Ne faites pas remplacer toute la cuisine par une autre entreprise dès le premier désaccord. Laissez au professionnel initial une possibilité raisonnable d’intervenir et faites constater son refus ou son absence. Si une intervention urgente est indispensable, conservez les preuves de l’urgence, demandez un devis détaillé et faites établir, si le montant est important, un constat ou une expertise contradictoire.
Quand la médiation et le tribunal deviennent nécessaires
Si la mise en demeure reste sans réponse, vérifiez les conditions générales de vente ou la facture pour identifier le médiateur de la consommation dont relève l’entreprise. Vous devez avoir contacté le professionnel au préalable. La médiation est gratuite pour le consommateur, mais elle ne garantit pas que le cuisiniste acceptera la solution proposée.
Vous pouvez également effectuer un signalement sur SignalConso lorsque l’entreprise refuse ses obligations ou adopte une pratique contestable. Ce signalement peut attirer l’attention de l’administration, mais il ne remplace pas une demande d’indemnisation et ne contraint pas directement le professionnel à rembourser.
Lire aussi : FICOBA, qui peut le consulter et comment faire la demande
La voie judiciaire en dernier recours
Si aucun accord n’est trouvé, le tribunal judiciaire peut être saisi pour demander l’exécution des travaux, une réduction du prix, la résolution du contrat ou des dommages-intérêts. Pour une demande portant sur une somme n’excédant pas 5 000 euros, une tentative préalable de conciliation, de médiation ou de procédure participative est en principe obligatoire, sauf exception prévue par la procédure.
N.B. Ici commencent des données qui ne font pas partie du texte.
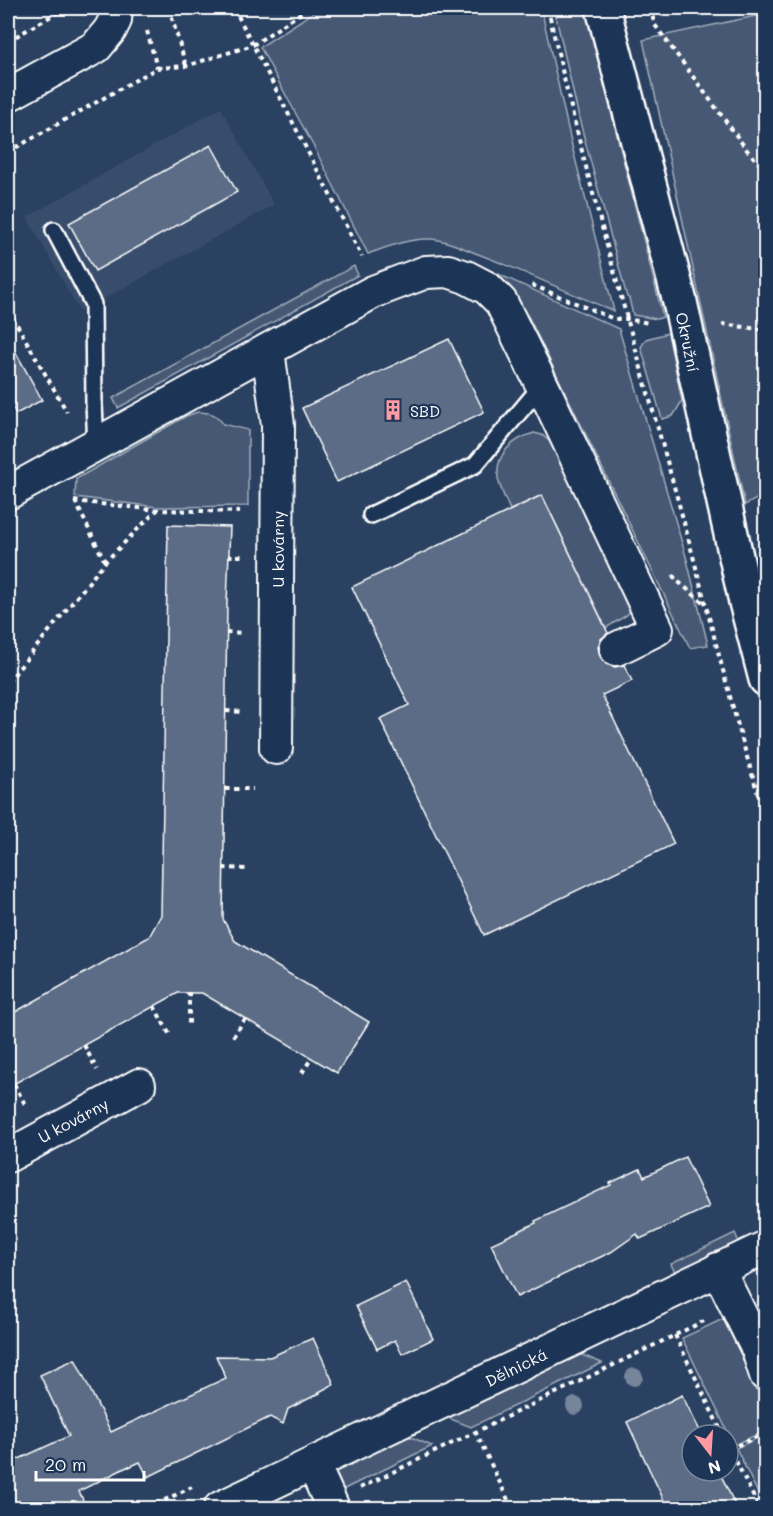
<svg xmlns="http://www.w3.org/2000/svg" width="773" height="1516" font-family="Mali,sans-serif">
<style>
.built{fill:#394e6c}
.green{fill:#465975;stroke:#a2acba;stroke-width:1.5}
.building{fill:#5b6c86;stroke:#fff;stroke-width:1.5}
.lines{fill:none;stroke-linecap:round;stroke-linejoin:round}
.lane-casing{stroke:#fff;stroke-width:20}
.street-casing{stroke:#fff;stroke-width:36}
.secondary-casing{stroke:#fff;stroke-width:38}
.path{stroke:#fff;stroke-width:4;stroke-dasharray:4.5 4.5;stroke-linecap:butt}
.lane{stroke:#1d3557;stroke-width:15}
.street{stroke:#1d3557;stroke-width:32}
.secondary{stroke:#1d3557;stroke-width:33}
.tree{fill:#76859a}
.labels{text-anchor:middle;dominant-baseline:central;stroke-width:4.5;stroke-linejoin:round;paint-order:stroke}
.street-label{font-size:16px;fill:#fff;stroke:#1d3557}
.poi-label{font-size:16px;fill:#fff;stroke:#1d3557;text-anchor:start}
</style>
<rect width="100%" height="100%" fill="#2a4161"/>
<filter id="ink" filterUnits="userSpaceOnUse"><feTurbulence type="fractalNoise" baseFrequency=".0167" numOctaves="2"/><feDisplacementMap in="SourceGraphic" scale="12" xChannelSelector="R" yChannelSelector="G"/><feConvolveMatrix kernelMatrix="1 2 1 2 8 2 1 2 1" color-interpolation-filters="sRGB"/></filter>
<g filter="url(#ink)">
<path class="built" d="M221,108l53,97 -194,107 -53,-95z"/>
<path class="green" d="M320,8h221l31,138 42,165c-46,-18 -90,-40 -136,-57 -15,-6 -31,-14 -48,-15 -20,-1 -43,8 -62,15l-51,-101 -57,-106z
M554,8h31l78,309 -6,2 -24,-4 -4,-17 -2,-1 -47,-175z
M765,14l1,480 -21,11 -102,-465z
M354,266l4,9 -240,133 -5,-10z
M485,268l134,61 68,231 21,85 -18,3 -161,-330 -21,-27z
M668,333l14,68 -9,15 -11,3 -21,-72 5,-8z
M198,412c13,1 18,1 25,12l25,6v76l-91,1 -82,-10 1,-18 110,-63z
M534,433l8,2 13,11 76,164 -4,5 -21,13 -64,-133 -32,15c-4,-10 -10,-21 -12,-32 -3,-24 15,-39 36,-45z
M735,1233l5,12 -64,30 -5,-11z
M723,1319l42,83v29l-31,14 -52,-107z
M570,1350l32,13 -131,64 -33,-13z
M399,1432l33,14 -96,47 -2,-16 6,-14z
M765,1434l1,74h-1l-29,-60z"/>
<path class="building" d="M211,145l26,47 -142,79 -26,-48z
M8,338l34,62 -26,14 -8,-16z
M449,339l35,73 -147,70 -35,-74z
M542,495l66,138 -7,6 -3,8 2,9 6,8 9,3 9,-2 8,16 -30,14 72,149 -190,91 -104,-216 29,-14 -57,-118z
M168,525l62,2 -3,76 -4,316 12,22 134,81 -32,51 -135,-80h-24l-170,94v-71l141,-79 12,-22z
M685,1157l24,50 -69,32 -3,-5 -26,18 -94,45 -26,-53 45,-21 -1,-2 76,-36 -1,-2 30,-14 4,8z
M406,1282l27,57 -31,15 -7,-14 -18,9 -21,-43z
M313,1338l21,46 -15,8 1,1 -32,16 -5,15 -13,-7 -122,60 -8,-15 -11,5v-1l-50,25 8,18h-79v-45l61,-28 -29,-61 35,-16 36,73 115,-54 -10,-22 54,1z
M682,1395l20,40h-10v36h27l18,38h-69l-41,-87z"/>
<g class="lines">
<g class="lane-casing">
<path id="lane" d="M54,230l39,74 1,100 2,40
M371,515l104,-50 67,-80"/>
</g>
<g class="street-casing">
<path id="street" d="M8,95l88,-48 14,-17 5,-10 1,-12
M268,350l10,75 -2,323
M8,493l365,-201 53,-20 22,-1 18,6 21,11 14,14 41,83 115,244 -41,20
M8,1156l131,-71
M718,1269l40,81 8,25
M313,1464l20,44
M220,1508l546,-261"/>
</g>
<g class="secondary-casing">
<path id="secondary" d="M603,8l77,294 66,300 20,77"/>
</g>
<path class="path" d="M169,8l17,58
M234,8l128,249
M548,8c35,162 83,322 127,482 31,110 56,221 91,329
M650,8l5,17 92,125 19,21
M147,31l10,37
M8,41l57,-33
M8,152l149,-84 29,-2 67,-21 55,-37
M532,285l82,34h13l22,4
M8,309l59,103
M722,324l44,6
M74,501l83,9 86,2
M75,501l30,61
M228,556h15
M673,575l2,4 30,25
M226,632l17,1
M8,682l97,-120 52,-52
M226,711l17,1
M225,789h28
M223,868l25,1
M189,992v34
M154,1006l17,31
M233,1037l12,-18
M84,1045l13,25
M302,1073l9,-14
M14,1084l12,22
M675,1335l48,100
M475,1431l37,77
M728,1445l31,63
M729,1449l37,-16
M360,1488l344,-167
M148,1508l44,-21"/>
<use href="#lane" class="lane"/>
<use href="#street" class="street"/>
<use href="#secondary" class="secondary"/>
</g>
<g class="tree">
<circle cx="634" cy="1377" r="9"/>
<circle cx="575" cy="1406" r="9"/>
</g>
</g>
<defs>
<g id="building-bare" transform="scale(1.62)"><path d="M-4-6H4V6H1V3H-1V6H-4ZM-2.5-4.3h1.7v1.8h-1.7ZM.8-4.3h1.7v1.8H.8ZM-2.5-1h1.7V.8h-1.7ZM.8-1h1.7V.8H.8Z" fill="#ff9aa2" stroke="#1d3557" stroke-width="2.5" paint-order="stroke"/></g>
</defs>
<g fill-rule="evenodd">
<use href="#building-bare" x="393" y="410"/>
</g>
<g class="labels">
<g class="street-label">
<text transform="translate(688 342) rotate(78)">Okružní</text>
<text transform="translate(277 549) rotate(-90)">U kovárny</text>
<text transform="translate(73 1120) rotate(-28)">U kovárny</text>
<text transform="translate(516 1367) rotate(-26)">Dělnická</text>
</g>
<g class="poi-label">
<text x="410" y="410">SBD</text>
</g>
</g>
<rect width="773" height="1516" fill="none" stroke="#1d3557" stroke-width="30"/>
<rect x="15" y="15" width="743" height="1486" fill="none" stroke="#fff" stroke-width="2" filter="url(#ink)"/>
<g transform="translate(710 1453) rotate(163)"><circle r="28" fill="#1d3557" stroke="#77869a" stroke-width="1.5"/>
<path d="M0-4.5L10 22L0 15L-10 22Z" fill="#ff9aa2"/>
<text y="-9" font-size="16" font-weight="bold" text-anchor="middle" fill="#ffffff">N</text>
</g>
<path d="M36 1471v9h108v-9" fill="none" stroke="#ffffff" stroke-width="3"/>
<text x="45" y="1471" font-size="18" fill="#ffffff" stroke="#1d3557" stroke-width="4.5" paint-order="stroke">20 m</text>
</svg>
Lorsque les malfaçons sont techniques ou que le montant est élevé, une expertise judiciaire peut être demandée avant le procès au fond. Elle permet de faire établir l’origine des désordres, le coût des reprises et la part de responsabilité de chacun. Cette étape prend du temps, mais elle évite de bâtir une demande uniquement sur des photographies et des impressions personnelles.
Pour préparer le dossier, classez les pièces par ordre chronologique et rédigez une page qui résume les faits, les défauts, les démarches déjà réalisées et le montant demandé. Cette présentation claire facilite le travail du conciliateur, de l’assureur ou de l’avocat et montre que votre réclamation repose sur des éléments vérifiables.
Le dossier qui augmente réellement vos chances d’obtenir réparation
La meilleure stratégie consiste à agir tôt, sans dégrader les lieux et sans multiplier les échanges agressifs. Une réclamation précise, appuyée par le devis signé, des photographies datées et une mise en demeure chiffrée, obtient souvent plus de résultats qu’une menace immédiate de procès.
Gardez enfin en tête que le bon interlocuteur est généralement celui qui a vendu et facturé la prestation, même si la pose a été confiée à un sous-traitant. Le vendeur ne peut pas simplement vous renvoyer vers un poseur que vous n’avez jamais choisi. En cas de danger électrique, de fuite ou de meuble instable, la priorité reste la mise en sécurité, puis la conservation des preuves avant toute réparation définitive.